先日、仙台駅前でホームレスの方から購入した『THE BIG ISSUE』(88号)の特集が、「知らなかったアフリカ、新しいアフリカ」だった。そのなかで、松田素二氏によって語られるアフリカの捉え方が興味深い。突然まったく別の民族になることができるエスニック・チェンジ(民族変更)、被害者と加害者とが公の場で対面して告白しあうことで和解する方法(マンデラが用いた手法)、居候文化、都市と農耕との一体化など、他の文化にとどまらない種がありそうに感じた。
「グローバル化の中心から見れば、彼らは端っこの端っこに位置する米粒以下の存在かもしれません。しかし、彼らはそうした巨大な力に唯々諾々と従っているのではなく、むしろそうした力を飼い慣らして、自分たちの生きやすいように仕組みを組み替えていく。」
「つまり、アフリカを考えるということは、単に遅れた社会だから援助したり、彼らが知らないことを教えてあげるというものではなく、普段、私たちが当然のものとして受け入れている市民社会や自由平等の人間観、民主主義、人権観などを疑ってみるということなんです。」
(松田素二氏のコメント)
『THE BIG ISSUE』(88号)より
この対極にあるスタンスがオリエンタリズムであることは言うまでもないことだろう。かつて(これまで)西洋が日本を含む第三世界をどのようなまなざしで視ていたのか、という視点で組み立てられた展覧会が以前あった。『異文化へのまなざし』(世田谷美術館、1998年)である。必ずしも単純に略奪の歴史とだけみるわけにはいかないのが興味深いところだが、ここには、典型というべき大英博物館所蔵のものが並べられていた。
「アフリカ人の「裸体性」は、子どものような無垢と意図的な放縦さのいずれにも解釈可能である。19世紀をつうじて、アフリカはヨーロッパの植民地主義による救済をまつ荒野であるという見方がますます優勢になっていったのは、統計的にも疑いないが、もうひとつの選択肢(※理想郷)もつねに開かれていたのである。」(ナイジェル・バーリー「オロクンのひとつの顔―――西洋人のアフリカ観」、『異文化へのまなざし』図録所収)
ベニン王国の装飾品(16世紀、19世紀)」(『異文化へのまなざし』図録)
大英博物館におさめられている記録やオーナメントの類が、本来その地にあって自発的なものかどうかはわからないが、オリエンタリズム的視線により発生した(「発見」も、経済的な「創生」も含む)ものも多くあるのだろうと思える。

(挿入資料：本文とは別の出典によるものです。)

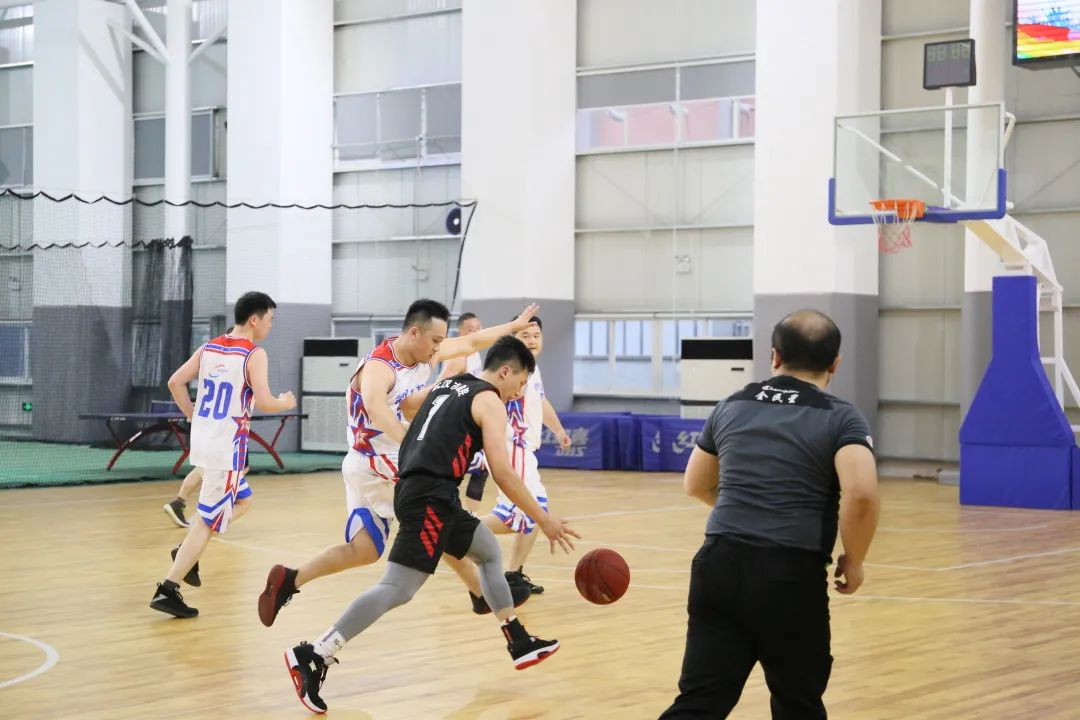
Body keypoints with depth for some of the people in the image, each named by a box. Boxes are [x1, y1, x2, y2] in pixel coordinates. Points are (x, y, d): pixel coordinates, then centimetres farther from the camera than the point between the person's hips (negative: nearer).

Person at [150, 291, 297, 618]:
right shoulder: (254, 354, -11)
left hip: (201, 439, 8)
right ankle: (167, 590, -6)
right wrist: (284, 403, 1)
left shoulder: (209, 348, 9)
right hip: (227, 445, -8)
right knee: (208, 520, -2)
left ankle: (187, 553, 15)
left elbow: (175, 383, 6)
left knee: (242, 500, 26)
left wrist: (194, 416, 15)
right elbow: (263, 402, -19)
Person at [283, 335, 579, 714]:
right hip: (430, 496, -10)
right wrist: (544, 520, -5)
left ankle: (520, 644, 28)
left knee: (489, 551, 23)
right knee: (398, 589, -15)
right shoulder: (490, 402, -3)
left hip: (418, 490, 10)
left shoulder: (447, 384, 20)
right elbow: (503, 473, -10)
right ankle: (313, 657, -21)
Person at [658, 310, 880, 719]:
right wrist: (853, 561, -2)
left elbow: (696, 486, 27)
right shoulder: (841, 419, 0)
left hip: (719, 564, 4)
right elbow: (861, 494, -17)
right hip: (792, 576, -3)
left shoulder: (732, 407, 15)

それに対して、『ヴォーグ』などで活躍した写真家アーヴィング・ペンが、ダオメ共和国(現在はベニンの南部)を訪れ、女性たちや神像を撮った写真集『DAHOMEY』(Hatje Cantz Verlag、2004年)には、そのような枠から相当逸脱しているイメージが記録されている。ローライを使い、場合によっては簡易スタジオを作ってまで撮った写真群のクオリティは完璧である。(だから、これもオリエンタリズム的だ、と言うことは、勿論できる。)

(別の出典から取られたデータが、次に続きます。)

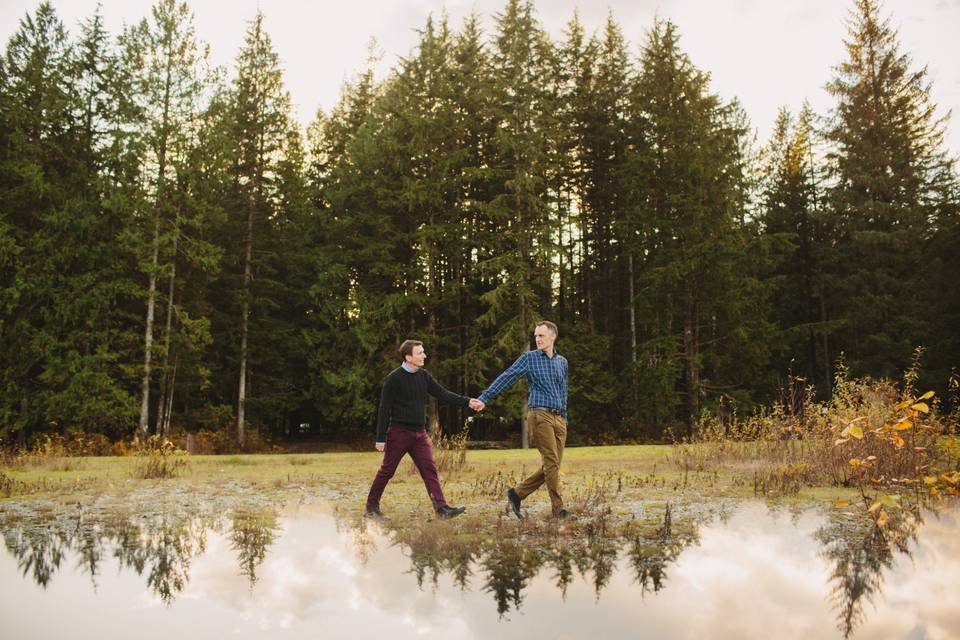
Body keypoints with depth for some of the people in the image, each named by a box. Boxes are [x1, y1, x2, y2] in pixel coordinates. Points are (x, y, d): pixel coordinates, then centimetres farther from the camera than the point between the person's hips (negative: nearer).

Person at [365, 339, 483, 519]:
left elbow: (442, 394, 4)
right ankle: (371, 507, 21)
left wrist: (467, 402, -8)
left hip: (419, 433, 5)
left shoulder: (424, 376, 7)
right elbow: (384, 409, -11)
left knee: (429, 469, -4)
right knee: (387, 471, 5)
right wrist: (380, 438, -12)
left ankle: (442, 508, -9)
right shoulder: (394, 379, -12)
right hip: (399, 432, -5)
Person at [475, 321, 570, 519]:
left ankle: (517, 493, 15)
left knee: (552, 465, 4)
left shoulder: (562, 362, 16)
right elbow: (506, 378, -4)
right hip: (539, 415, -6)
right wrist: (484, 398, -12)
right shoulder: (529, 358, 1)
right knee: (551, 462, -9)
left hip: (559, 418, 6)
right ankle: (558, 508, -2)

写真の大半を占めるレグバ神は、マウ神の7番目の末子であり、トリックスターであり、神の言葉を伝える者だとされる。またペン自らの説明によると、粘土でつくり、鶏や鷺の羽でヒゲをつけ、コヤス貝や黒い石を眼に見立て、さらに動物の角や犬の歯までくっつけている。そして毎日、生贄の山羊や鶏の血を、椰子油とまぜて塗りたくり、卵の黄身をまわりに配している。
1967年の記録だが、「再発見」され、2004年に駒場の日本民藝館に巡回してきたときに観た(ほかにはパリとヒューストン)。写真集はそれにあわせて発刊されたものだ。40年前ながら、そのものの力、それからアーヴィング・ペンの技術、ローライのレンズ(型式が不明なのでプラナーかテッサーかビオメターかなど不明)、フィルムの力などにより、今でも衝撃がある。